The RSMR Broadcast: Volatility - is it worth the risk?

20 Jun 2022

The RSMR Broadcast: Volatility - is it worth the risk?

It’s not easy navigating the world of investments and as an investor, volatility and risk can often blur into one. Stock market volatility is a normal aspect of investing, but at times it can become heightened, generally due to uncertainty, which can be influenced by many factors such as interest rate changes, inflation rates, industry changes and national and global events.

Heightened volatility essentially describes when a market or security experiences periods of unpredictable, and potentially extreme, price movements where share prices can swing wildly up and down. Volatility is measured by the standard deviation of logarithmic returns – how tightly the price of a stock is clustered around the mean or moving average. It’s also referred to as the continuously compounded return since the frequency of the compounding is irrelevant, making the returns of different assets easier to compare.

Risk is the chance of investments declining in value or in other words – the capacity for loss – and it affects every investment decision we make. Larger standard deviations involve greater risk since the potential for gain and loss is increased. If the range of returns falls into the classic expected distribution of the bell curve, 68% of returns are expected to fall within one standard deviation either side of the mean and 95% of all expected returns within two standard deviations either side of the mean. How much investment risk an individual is willing to take will vary of course and is dependent on a range of factors, most notably how long they’re investing for. With the expected return outlier figures for the up and downside detailing the best and worst scenarios, individuals have the tools to decide on the best investment path for them.

Stock markets are continuing to experience heightened levels of volatility and bond markets, historically more benign, are following this trend. Is volatility a bad thing? We tend to associate the word ‘volatility’ with negative outcomes, but history shows us that rising markets have been just as volatile as falling markets. Volatility generates the expected return outcomes and, when it comes to investment decisions and steering clear of heavy financial loss, getting to grips with the difference between volatility and risk is key.

When we look at the last 20 years, we’ve lived through a recession in 2001, a market crash in 2003, a financial crisis in 2008/9 and a huge shock to markets due to the Covid-19 pandemic in 2020. Despite these events, good days in the markets have significantly outnumbered the bad. Over periods of ten years or more, equities generally outperform most asset classes and with a longer-term approach and a notion of timing, you can ride out volatility and cash in on the brighter days.

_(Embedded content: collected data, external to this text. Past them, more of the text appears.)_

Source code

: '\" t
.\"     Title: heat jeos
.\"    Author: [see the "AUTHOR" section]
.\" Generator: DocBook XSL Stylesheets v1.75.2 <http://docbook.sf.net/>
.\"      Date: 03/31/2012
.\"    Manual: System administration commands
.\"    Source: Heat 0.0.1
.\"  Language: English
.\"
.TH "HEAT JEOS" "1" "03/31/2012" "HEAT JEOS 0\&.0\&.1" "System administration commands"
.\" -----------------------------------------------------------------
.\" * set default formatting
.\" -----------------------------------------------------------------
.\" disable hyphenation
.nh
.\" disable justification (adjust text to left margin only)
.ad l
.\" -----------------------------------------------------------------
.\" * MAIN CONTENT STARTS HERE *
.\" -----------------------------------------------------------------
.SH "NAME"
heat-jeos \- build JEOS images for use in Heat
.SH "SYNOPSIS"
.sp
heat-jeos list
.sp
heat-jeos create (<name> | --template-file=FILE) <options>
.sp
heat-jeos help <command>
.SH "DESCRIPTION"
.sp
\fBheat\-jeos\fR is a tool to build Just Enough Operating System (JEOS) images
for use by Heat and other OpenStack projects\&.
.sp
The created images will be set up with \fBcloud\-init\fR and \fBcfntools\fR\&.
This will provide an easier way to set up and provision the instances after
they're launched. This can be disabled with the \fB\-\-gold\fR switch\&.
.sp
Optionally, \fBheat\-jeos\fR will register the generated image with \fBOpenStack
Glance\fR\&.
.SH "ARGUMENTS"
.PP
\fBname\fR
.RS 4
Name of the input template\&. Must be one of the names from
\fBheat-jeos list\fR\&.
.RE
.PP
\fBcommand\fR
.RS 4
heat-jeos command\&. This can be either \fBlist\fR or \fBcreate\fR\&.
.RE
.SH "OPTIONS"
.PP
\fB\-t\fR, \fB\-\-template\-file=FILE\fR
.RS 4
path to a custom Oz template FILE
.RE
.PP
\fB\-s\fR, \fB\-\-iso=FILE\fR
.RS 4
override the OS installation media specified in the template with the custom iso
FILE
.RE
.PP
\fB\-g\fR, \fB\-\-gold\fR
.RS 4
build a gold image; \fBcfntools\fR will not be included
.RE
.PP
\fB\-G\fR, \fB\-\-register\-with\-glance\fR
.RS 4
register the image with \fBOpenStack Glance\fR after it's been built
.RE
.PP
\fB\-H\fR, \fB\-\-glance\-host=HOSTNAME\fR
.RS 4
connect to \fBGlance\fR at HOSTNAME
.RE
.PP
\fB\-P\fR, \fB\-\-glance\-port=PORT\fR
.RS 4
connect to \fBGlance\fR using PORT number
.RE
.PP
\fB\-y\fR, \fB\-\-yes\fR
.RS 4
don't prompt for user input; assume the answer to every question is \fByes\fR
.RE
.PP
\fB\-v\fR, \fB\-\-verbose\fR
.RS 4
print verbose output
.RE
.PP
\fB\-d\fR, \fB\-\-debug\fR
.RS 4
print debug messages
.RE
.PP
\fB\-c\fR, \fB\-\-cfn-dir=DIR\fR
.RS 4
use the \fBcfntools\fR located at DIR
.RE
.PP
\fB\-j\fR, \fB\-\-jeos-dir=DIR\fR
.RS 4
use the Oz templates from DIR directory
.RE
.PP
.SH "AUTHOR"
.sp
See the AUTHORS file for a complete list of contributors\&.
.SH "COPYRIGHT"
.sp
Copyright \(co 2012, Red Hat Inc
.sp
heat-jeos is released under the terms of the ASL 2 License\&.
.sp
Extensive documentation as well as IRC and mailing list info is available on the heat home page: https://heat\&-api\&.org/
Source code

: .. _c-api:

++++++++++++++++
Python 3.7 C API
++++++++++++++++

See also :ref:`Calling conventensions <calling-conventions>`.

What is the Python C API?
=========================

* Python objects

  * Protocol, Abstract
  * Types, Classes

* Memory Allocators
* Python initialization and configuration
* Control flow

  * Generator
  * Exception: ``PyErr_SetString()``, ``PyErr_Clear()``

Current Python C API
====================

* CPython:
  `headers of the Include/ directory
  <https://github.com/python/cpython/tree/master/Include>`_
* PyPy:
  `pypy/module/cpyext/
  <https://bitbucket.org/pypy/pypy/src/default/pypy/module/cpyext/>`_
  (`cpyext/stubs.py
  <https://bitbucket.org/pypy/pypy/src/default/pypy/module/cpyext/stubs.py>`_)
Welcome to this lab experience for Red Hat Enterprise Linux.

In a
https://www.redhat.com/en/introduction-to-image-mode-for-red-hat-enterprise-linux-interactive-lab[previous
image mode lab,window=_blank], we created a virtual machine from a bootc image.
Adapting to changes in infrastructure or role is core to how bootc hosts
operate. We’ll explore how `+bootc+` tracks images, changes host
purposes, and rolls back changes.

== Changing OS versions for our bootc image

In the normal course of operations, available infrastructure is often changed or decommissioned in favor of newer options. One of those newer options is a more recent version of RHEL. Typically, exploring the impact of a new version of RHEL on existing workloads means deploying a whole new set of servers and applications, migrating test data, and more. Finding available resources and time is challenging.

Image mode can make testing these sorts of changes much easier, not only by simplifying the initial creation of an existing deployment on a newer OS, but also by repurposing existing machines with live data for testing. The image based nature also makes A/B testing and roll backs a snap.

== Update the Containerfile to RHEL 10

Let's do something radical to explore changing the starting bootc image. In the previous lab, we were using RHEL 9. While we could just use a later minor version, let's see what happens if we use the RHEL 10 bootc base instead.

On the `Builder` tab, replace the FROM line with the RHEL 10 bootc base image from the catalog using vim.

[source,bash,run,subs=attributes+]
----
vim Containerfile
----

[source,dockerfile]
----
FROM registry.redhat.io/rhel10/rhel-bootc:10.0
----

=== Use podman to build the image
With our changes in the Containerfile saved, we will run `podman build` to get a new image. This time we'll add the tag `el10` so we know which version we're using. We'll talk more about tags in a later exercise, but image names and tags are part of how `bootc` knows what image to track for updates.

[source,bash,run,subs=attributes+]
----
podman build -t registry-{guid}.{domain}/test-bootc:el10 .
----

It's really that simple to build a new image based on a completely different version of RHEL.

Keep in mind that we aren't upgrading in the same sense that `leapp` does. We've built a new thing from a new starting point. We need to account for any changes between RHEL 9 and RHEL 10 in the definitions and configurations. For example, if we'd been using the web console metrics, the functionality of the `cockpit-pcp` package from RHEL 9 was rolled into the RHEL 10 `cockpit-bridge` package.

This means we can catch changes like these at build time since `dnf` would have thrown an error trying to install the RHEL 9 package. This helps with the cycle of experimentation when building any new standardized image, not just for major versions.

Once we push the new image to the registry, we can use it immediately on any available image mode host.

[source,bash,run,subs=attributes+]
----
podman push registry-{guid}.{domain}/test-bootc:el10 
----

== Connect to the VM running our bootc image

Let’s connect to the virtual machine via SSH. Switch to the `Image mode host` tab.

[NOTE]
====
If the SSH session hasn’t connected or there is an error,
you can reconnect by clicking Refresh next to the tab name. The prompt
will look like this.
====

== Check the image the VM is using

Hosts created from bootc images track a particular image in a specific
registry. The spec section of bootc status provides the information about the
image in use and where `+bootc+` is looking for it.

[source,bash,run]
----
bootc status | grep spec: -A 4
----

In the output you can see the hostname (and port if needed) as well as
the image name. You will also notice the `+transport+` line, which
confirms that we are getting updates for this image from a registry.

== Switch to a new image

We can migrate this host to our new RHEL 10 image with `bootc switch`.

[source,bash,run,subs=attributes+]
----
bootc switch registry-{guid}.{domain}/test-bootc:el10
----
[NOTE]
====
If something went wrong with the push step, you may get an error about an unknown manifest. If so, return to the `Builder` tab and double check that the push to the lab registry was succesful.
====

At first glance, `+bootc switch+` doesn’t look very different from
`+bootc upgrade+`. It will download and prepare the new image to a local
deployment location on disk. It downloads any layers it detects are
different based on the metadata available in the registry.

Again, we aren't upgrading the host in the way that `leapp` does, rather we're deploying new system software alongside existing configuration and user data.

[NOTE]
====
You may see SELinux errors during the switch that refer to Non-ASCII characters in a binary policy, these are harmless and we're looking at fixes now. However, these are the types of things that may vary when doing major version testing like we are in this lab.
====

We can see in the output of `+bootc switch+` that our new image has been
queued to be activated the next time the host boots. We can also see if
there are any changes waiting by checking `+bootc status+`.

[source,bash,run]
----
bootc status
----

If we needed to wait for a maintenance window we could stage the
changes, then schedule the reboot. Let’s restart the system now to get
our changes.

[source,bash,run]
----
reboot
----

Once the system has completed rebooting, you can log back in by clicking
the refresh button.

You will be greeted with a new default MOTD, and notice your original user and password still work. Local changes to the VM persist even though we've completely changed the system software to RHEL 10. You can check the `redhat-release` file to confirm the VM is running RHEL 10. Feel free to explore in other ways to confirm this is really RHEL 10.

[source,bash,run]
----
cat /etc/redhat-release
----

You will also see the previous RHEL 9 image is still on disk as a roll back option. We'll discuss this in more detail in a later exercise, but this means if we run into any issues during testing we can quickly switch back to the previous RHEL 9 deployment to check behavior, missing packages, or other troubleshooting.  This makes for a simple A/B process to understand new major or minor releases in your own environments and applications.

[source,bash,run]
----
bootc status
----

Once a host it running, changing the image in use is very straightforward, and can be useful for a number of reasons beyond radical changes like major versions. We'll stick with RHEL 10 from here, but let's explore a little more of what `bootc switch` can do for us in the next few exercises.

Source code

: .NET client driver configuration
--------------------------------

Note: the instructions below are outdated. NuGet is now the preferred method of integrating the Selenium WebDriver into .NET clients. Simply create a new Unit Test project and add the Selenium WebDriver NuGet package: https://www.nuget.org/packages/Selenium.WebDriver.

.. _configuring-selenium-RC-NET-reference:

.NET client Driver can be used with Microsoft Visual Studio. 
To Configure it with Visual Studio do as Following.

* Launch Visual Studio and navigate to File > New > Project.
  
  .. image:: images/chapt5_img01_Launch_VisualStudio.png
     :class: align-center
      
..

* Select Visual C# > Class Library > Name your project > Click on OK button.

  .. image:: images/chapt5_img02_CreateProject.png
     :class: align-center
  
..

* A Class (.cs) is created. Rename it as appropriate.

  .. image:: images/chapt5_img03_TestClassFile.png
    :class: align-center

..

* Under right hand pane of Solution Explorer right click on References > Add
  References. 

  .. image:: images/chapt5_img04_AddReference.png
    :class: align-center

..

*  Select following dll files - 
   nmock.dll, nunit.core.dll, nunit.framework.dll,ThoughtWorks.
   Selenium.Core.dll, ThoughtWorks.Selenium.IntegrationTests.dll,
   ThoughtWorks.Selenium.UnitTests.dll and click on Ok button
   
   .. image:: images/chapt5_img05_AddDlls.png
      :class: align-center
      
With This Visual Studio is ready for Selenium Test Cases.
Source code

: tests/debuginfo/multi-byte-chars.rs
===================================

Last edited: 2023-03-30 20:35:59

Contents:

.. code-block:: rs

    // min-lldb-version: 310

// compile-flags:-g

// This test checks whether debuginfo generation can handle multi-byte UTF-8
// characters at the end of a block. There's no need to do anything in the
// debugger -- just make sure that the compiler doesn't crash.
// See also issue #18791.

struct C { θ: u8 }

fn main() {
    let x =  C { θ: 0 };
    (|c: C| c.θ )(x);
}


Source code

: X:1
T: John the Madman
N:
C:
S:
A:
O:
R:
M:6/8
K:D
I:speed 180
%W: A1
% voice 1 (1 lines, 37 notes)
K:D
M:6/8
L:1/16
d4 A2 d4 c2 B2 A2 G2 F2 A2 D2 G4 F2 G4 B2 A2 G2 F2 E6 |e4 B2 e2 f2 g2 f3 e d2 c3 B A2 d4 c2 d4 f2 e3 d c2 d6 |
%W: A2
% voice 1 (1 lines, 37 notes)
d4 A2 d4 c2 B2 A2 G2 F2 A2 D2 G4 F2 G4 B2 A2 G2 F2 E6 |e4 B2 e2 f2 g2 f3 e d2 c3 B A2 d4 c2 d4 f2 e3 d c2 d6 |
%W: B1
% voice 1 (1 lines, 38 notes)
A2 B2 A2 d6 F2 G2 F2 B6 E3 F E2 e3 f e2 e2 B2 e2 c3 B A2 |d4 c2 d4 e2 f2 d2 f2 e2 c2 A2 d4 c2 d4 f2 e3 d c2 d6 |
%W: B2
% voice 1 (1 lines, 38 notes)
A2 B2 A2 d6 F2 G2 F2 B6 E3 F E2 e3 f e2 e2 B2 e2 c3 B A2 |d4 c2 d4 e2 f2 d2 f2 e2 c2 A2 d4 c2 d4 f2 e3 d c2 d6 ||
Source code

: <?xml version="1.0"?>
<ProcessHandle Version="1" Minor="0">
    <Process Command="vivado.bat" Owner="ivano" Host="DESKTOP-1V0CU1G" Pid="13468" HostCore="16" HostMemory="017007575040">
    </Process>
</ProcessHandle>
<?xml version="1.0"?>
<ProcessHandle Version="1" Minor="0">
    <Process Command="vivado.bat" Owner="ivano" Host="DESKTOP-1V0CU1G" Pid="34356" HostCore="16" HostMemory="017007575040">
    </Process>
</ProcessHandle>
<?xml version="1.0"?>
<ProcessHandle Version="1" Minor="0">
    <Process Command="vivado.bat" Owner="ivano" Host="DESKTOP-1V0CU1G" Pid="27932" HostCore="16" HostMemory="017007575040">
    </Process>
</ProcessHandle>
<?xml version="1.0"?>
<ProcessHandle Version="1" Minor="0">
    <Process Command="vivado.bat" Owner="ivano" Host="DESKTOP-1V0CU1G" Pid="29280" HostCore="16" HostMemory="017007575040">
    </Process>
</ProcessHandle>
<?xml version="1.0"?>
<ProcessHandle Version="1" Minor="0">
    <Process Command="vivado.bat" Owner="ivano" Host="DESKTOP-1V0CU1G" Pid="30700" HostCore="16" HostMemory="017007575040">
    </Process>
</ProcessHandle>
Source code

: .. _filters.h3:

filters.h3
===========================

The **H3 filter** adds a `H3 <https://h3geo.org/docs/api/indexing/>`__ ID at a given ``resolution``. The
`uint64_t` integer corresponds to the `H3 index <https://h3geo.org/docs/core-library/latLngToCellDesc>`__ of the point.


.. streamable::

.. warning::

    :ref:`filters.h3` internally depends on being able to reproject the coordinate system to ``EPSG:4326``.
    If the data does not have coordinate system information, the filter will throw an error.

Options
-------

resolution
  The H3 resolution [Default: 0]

Volatility may seem scary, but the wild swings can of course represent great returns as well as copious losses. People often think about volatility only when prices fall but it can also represent sudden price rises. History shows that it’s better to stay invested in turbulent times because long-term returns typically outweigh short-term losses. Holding your nerve in this environment generally bears fruit.   

What’s the alternative to investing in the stock market? You could spread your money across banks and building societies, but you’re unlikely to get a real return as your assets are likely to devalue against inflation. Over the long-term, share price values tend to bounce back – stock markets in Europe and the US hit record highs in the spring of 2021, just a year after Covid-19 hit western shores. All investment carries risk but multi asset funds, or a balanced portfolio comprising a diverse range of asset classes carefully selected and blended together, can represent a long-term prudent investment opportunity with potential.

Volatility is part and parcel of investing and without volatility we wouldn’t have the highs that generate returns. The amount of risk an investor is willing to take varies and even with appropriate risk-mapping, there may be times where you’re biting your fingernails, but one thing is for sure – if you’re not even in the game, there’s no way you can win it.